## TASK INSTRUCTIONS
Please give only the number of lines in the data below that contain the string "typed". Case counts.

+ + + + + + +

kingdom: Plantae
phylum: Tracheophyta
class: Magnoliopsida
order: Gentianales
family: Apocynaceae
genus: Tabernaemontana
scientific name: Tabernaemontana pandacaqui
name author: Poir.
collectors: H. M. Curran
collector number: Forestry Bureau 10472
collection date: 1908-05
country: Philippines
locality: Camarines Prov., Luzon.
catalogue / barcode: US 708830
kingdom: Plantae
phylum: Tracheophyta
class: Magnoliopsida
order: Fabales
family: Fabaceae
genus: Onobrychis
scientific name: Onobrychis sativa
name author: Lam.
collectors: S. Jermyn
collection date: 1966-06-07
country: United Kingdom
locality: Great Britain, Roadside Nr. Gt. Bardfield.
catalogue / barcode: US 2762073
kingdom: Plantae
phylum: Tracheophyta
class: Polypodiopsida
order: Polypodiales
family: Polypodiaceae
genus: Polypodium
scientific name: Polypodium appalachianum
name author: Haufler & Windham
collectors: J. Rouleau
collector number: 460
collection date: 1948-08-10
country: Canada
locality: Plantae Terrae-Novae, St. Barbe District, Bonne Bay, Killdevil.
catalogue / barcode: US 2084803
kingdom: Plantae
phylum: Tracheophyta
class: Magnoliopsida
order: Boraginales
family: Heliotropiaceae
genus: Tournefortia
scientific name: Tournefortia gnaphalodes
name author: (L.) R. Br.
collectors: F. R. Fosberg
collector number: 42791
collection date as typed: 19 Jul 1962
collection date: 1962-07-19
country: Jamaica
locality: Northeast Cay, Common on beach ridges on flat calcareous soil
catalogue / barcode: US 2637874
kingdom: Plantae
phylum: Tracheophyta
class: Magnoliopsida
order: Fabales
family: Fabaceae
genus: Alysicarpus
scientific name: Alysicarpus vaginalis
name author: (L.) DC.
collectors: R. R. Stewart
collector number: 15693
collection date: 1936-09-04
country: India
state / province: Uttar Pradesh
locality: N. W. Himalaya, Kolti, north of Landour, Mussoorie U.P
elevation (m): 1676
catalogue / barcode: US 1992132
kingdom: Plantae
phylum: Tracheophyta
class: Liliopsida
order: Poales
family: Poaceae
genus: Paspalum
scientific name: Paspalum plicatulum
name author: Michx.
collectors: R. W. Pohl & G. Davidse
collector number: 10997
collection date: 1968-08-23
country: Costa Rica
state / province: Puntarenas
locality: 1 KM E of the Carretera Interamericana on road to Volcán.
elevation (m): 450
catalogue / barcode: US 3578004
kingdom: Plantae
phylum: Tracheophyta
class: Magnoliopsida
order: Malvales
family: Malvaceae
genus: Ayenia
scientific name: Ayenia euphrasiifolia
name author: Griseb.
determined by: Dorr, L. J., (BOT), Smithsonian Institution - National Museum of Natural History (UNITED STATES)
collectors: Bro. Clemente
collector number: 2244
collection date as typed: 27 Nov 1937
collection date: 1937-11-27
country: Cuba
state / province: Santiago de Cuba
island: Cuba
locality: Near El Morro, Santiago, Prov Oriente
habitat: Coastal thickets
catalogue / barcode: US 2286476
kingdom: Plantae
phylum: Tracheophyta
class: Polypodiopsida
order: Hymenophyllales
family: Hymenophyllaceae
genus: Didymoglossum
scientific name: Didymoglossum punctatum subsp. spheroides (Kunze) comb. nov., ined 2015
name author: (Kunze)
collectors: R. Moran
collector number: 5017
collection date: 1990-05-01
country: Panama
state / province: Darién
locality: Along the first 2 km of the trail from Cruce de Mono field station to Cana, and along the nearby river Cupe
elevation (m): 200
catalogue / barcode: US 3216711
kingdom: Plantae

+ + + + + + +

## SOLUTION TO THIS EXERCISE
2